*ACTIONS TO TAKE*
1. Translate this sentence from the Thanksgiving food passage into Spanish: "No wonder most of us hated cranberries."
2. Pick up the Thanksgiving food passage where it stops and continue writing it.
*** PASSAGE SHOWN ***
Reader and fellow foodie Erin Friedman commented here on anewscafe.com the other day that she tended to stick to the same Thanksgiving recipes each year.
I can relate. I think most of us tend to rely on traditional foods – at least traditional for our particular families – when it comes to preparing that Thanksgiving meal.
While there was a brief period in my life when a sister-in-law and I thought it a good idea to make whatever “Bon Appetit” magazine published that year (cauliflower and kale dressing, anyone?), mostly I like the familiar at Thanksgiving. For me, that means turkey (not ham, not prime rib, not even roasted lamb, which I ordinarily love), and it means home-made yeast rolls, not store-bought rolls, and it means a sausage-fennel seed-sage-celery-onion stuffing baked in a casserole dish; not inside the bird. And it means baked yams, and God help me, I like them with orange juice, brown sugar and yes, yes, YES, topped with marshmallows.
Also, I’m the cranberry-relish ambassador, much as I’ve been the fruitcake ambassador for many years, too. In the case of both of these foods, I feel it’s up to me to convince people to give this pair of too-often-besmirched foods another chance, and oh, btw, I have the perfect recipes for them.
Take cranberries, please. As a kid, I believed, as many of us did, that nothing said Thanksgiving like a cylinder of ruby red cranberries plopped onto a plate from an Ocean Spray can, after which we let the can ridges be our cutting guide. No wonder most of us hated cranberries.
*** End of PASSAGE SHOWN ***
*** ENTRIES SHOWN ***
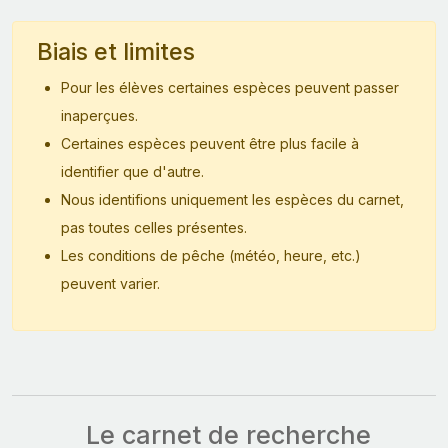
Biais et limites
Pour les élèves certaines espèces peuvent passer
inaperçues.
Certaines espèces peuvent être plus facile à
identifier que d'autre.
Nous identifions uniquement les espèces du carnet,
pas toutes celles présentes.
Les conditions de pêche (météo, heure, etc.)
peuvent varier.
Le carnet de recherche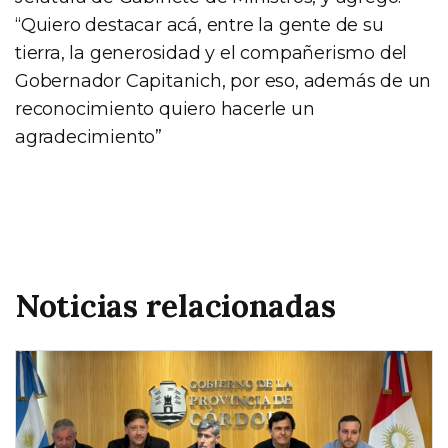
“Quiero destacar acá, entre la gente de su
tierra, la generosidad y el compañerismo del
Gobernador Capitanich, por eso, además de un
reconocimiento quiero hacerle un
agradecimiento”
Noticias relacionadas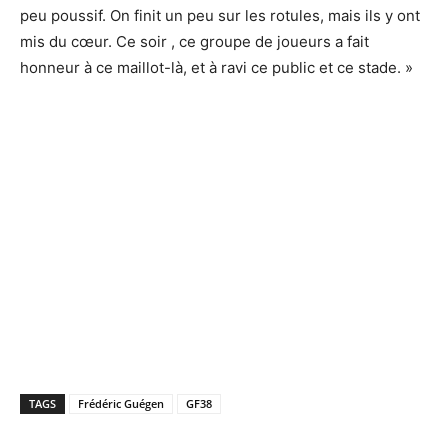
peu poussif. On finit un peu sur les rotules, mais ils y ont
mis du cœur. Ce soir , ce groupe de joueurs a fait
honneur à ce maillot-là, et à ravi ce public et ce stade. »
TAGS
Frédéric Guégen
GF38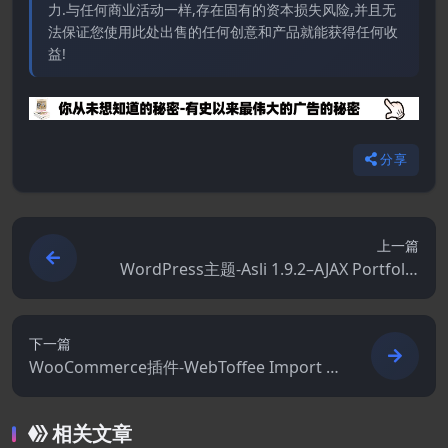
力.与任何商业活动一样,存在固有的资本损失风险,并且无
法保证您使用此处出售的任何创意和产品就能获得任何收
益!
分享
上一篇
WordPress主题-Asli 1.9.2–AJAX Portfolio
Elementor WordPress主题
下一篇
WooCommerce插件-WebToffee Import E
xport Suite for WooCommerce 1.3.4
相关文章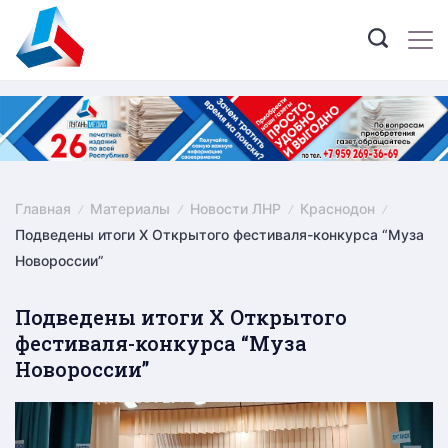
Skip
to
content
Главная
Материалы
Новости ЛНР
Краснодон
Подведены итоги Х Открытого фестиваля-конкурса “Муза
Новороссии”
Подведены итоги Х Открытого
фестиваля-конкурса “Муза
Новороссии”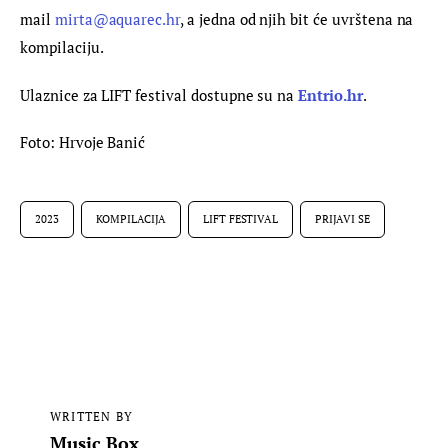
mail 
mirta@aquarec.hr
, a jedna od njih bit će uvrštena na 
kompilaciju.
Ulaznice za LIFT festival dostupne su na 
Entrio.hr
.
Foto: Hrvoje Banić
2023
KOMPILACIJA
LIFT FESTIVAL
PRIJAVI SE
WRITTEN BY
Music Box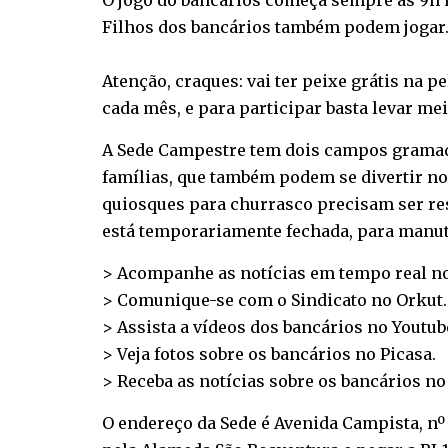
O jogo do bancários começa sempre às 9h no
Filhos dos bancários também podem jogar
Atenção, craques: vai ter peixe grátis na 
cada mês, e para participar basta levar me
A Sede Campestre tem dois campos gramados
famílias, que também podem se divertir no
quiosques para churrasco precisam ser res
está temporariamente fechada, para manu
> Acompanhe as notícias em tempo real n
> Comunique-se com o Sindicato no
Orkut
.
> Assista a vídeos dos bancários no
Youtub
> Veja fotos sobre os bancários no
Picasa
.
> Receba as notícias sobre os bancários n
O endereço da Sede é Avenida Campista, nº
*** End of ENTRIES SHOWN ***
*TASK-BY-TASK RESULTS*
1. Con razón la mayoría de nosotros odiábamos los arándanos rojos.

2.
In my Spiced Orange Cranberry recipe, which I share each year, we’ll start with fresh cranberries that are simmered in a heavy pot with all kinds of Thanksgiving goodness, like cinnamon sticks, cloves, orange juice, grated orange zest, and oh my, I don’t want to spoil the surprise by telling you everything. One thing I will say, is that leftover cranberry relish is wonderful on sandwiches, and toast (all that pectin that makes the relish jell really puts it more in the jam-and-jelly category).
Because it’s Thanksgiving and I love you, I will share my secret of making a cranberry tart. I spread the cranberry relish in a tart (pie) crust, top it with a streusel mixture and bake it on a low rack in the oven long enough to make the crust golden and flaky. Top with whipped cream or ice cream and you’ve got yourself a slice of edible cranberry heaven. That’s my Thanksgiving gift to you. You’re welcome.
This year I’m a guest at someone else’s Thanksgiving, and although I offered to bring my cranberries, they declined because they already had their cranberries covered.
But what’s Thanksgiving without cranberries? Thursday.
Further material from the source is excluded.